Only 60 recruits have passed rigorous background checks and are being trained to fight Islamic State forces in Syria, Defense Secretary Ash Carter told lawmakers. The US was hoping to have a force of 3,000 recruits by the end of this year.
Testifying before the Senate Armed Services Committee on Tuesday, Carter said that out of the pool of 7,000 volunteers for the train-and-equip program, less than one percent made it through the vetting process.
“As of July 3, we are currently training about 60 fighters,” Carter said. “I can look out at your faces and you have the same reaction I do, which is that that's an awfully small number.”
SecDef Carter admits 60 isn't an "impressive" # of recruits to fight #ISIS in Syria. "It's going to take some time to get the numbers up."
— Kate Brannen (@K8brannen) July 7, 2015
Congress approved $500 million last December for a program that envisioned creating a 15,000-strong fighting force of “moderate” Syrian rebels by the end of 2017. Training camps were set up in Turkey, Jordan, Saudi Arabia and Qatar. Though Pentagon officials said they hoped to have 3,000 fighters trained by the end of 2015, and up to 5,400 by May 2016, at current rates those goals don’t appear very realistic.
READ MORE: 'This will not be quick': Obama on Islamic State strategy
The revelation comes a day after President Barack Obama visited the Pentagon and spoke about the long struggle the US intends to wage against Islamic State (IS, also known as ISIS/ISIL).
“This will not be quick,” Obama said at a press conference. “This is a long-term campaign. ISIL is opportunistic, and it is nimble. In many places in Syria and Iraq, including urban areas, it’s dug in among innocent civilian populations. It will take time to root them out. And doing so must be the job of local forces on the ground with training and air support from our coalition.”
Finding those “local forces on the ground” seems to be the problem. Testifying alongside the Chairman of the Joint Chiefs of Staff Gen. Martin Dempsey, Carter told the senators that few Syrian volunteers were able to pass the rigorous vetting process, from physical tests to background checks.
The process, Carter explained, involves a “counterintelligence screening” to make sure any recruits “meet standards prescribed by US law.”
"We make sure that they, for example, aren't going to pose a green-on-blue threat to their trainers; that they don't have any history of atrocities,” he said.
Dempsey: we'd like to see Assad go, but the State of Syria remain, without disintegrating. It's in everyone's best interest, esp. Syrian ppl
— Just Security (@just_security) July 7, 2015
The other issue was that Syrian volunteers would rather fight against the government of embattled Syrian President Bashar Assad than against IS, while Washington insisted on an “ISIL-first” strategy. Without a political structure in place to replace Assad, US officials feared that Syria could slip into chaos and end up like Libya, according to Politico.
"We are telling them that we are arming and training them in the first instance to go after ISIL and not the Assad regime.

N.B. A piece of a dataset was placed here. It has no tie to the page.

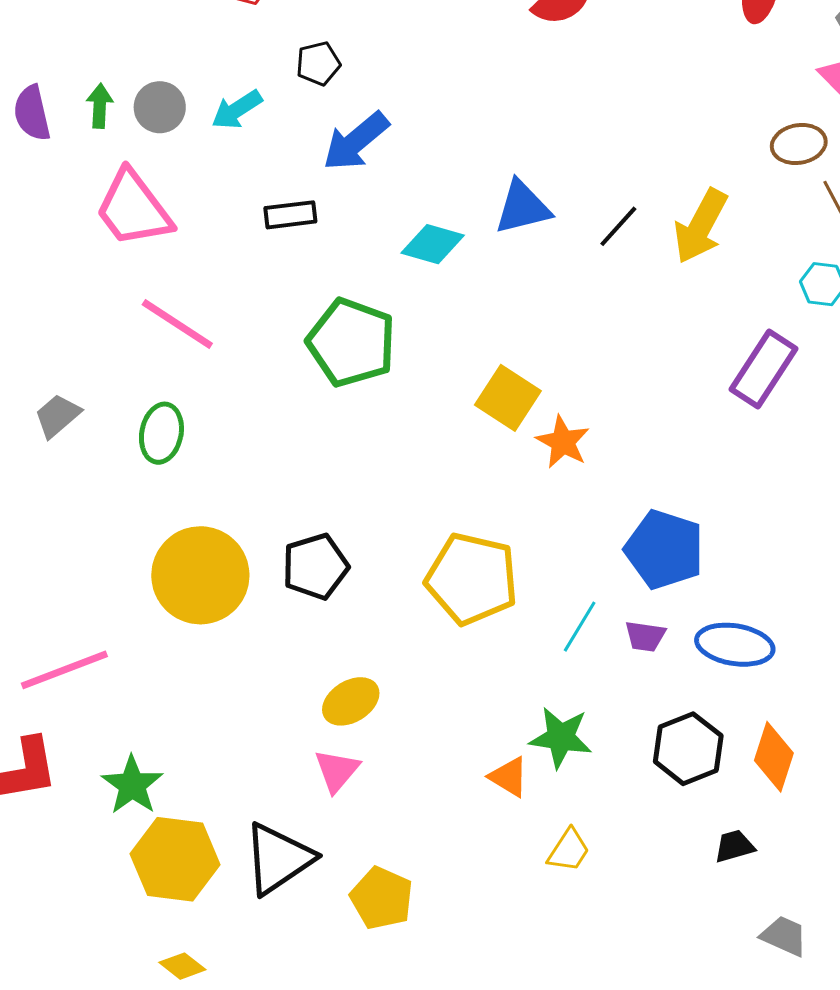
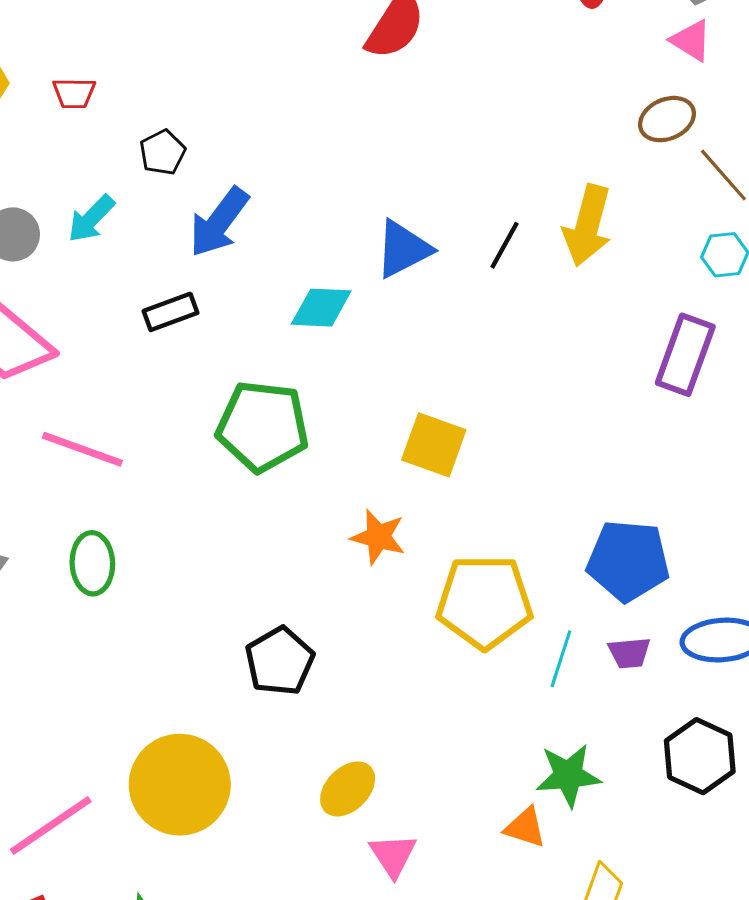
orange star: (563, 442) -> (378, 537), moved
yellow circle: (200, 575) -> (180, 785), moved
yellow pentagon: (472, 579) -> (484, 602), moved
pink triangle: (337, 771) -> (393, 855), moved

That's our priority,” Carter told lawmakers.
On the other hand, President Obama’s remarks yesterday suggested that the US viewed regime change in Damascus as a pre-requisite for victory over IS.
“In Syria, the only way that the civil war will end ‒ and end in a way so the Syrian people can unite against ISIL ‒ is an inclusive political transition to a new government without Bashar Assad ‒ a government that serves all Syrians,” Obama said.
The confusion was briefly deepened by Obama’s gaffe about the US training “ISIL forces,” which the White House transcript corrected to read “ISIL [Iraqi] forces.”
It is not surprising that Washington is having a difficult time finding non-jihadist candidates for its proxy force in Syria, defense analyst Ivan Eland told RT. After years of warfare, the moderates have been “wiped out, or at least reduced greatly,” and the remaining rebels have been radicalized.
“The real problem is getting a friendly ground force that’s effective,” said Eland, adding that fighting IS with air power is “virtually hopeless” without troops on the ground.
Committee chairman Senator John McCain (R-Arizona) blasted Obama for a “disturbing degree of self-delusion,” in the Pentagon speech, adding, “None of the so-called progress that the president cited suggests that we are on a path to success.”